Supplied records: Begin

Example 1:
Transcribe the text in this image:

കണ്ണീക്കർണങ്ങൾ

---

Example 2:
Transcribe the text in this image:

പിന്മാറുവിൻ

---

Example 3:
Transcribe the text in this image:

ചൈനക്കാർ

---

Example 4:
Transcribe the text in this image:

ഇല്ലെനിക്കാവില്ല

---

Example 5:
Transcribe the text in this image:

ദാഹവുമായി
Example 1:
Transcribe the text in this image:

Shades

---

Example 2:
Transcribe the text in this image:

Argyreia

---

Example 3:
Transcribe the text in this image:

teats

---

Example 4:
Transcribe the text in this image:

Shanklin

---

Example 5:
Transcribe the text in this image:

Supplied records: End

• Problem statement
Copy out each line above, character for character.

• The answer
Example 1:
Transcribe the text in this image:

കണ്ണീക്കർണങ്ങൾ

---

Example 2:
Transcribe the text in this image:

പിന്മാറുവിൻ

---

Example 3:
Transcribe the text in this image:

ചൈനക്കാർ

---

Example 4:
Transcribe the text in this image:

ഇല്ലെനിക്കാവില്ല

---

Example 5:
Transcribe the text in this image:

ദാഹവുമായി
Example 1:
Transcribe the text in this image:

Shades

---

Example 2:
Transcribe the text in this image:

Argyreia

---

Example 3:
Transcribe the text in this image:

teats

---

Example 4:
Transcribe the text in this image:

Shanklin

---

Example 5:
Transcribe the text in this image:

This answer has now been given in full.